## BEGIN

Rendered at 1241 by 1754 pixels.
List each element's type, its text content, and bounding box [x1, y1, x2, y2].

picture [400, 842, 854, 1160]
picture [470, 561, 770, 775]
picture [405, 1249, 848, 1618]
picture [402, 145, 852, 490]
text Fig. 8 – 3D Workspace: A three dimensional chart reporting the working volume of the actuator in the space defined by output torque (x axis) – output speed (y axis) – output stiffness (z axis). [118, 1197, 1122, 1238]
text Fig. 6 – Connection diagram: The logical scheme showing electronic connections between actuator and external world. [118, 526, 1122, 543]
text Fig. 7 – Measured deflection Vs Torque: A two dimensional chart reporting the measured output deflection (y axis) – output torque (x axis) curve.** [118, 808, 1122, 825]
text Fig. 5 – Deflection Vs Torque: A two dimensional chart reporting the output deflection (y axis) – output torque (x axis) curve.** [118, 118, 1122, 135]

## END

TASK TO CARRY OUT:
Print every line of the listing above again, word for word and with nothing changed.

SOLUTION TO THE PROBLEM:
Rendered at 1241 by 1754 pixels.
List each element's type, its text content, and bounding box [x1, y1, x2, y2].

picture [400, 842, 854, 1160]
picture [470, 561, 770, 775]
picture [405, 1249, 848, 1618]
picture [402, 145, 852, 490]
text Fig. 8 – 3D Workspace: A three dimensional chart reporting the working volume of the actuator in the space defined by output torque (x axis) – output speed (y axis) – output stiffness (z axis). [118, 1197, 1122, 1238]
text Fig. 6 – Connection diagram: The logical scheme showing electronic connections between actuator and external world. [118, 526, 1122, 543]
text Fig. 7 – Measured deflection Vs Torque: A two dimensional chart reporting the measured output deflection (y axis) – output torque (x axis) curve.** [118, 808, 1122, 825]
text Fig. 5 – Deflection Vs Torque: A two dimensional chart reporting the output deflection (y axis) – output torque (x axis) curve.** [118, 118, 1122, 135]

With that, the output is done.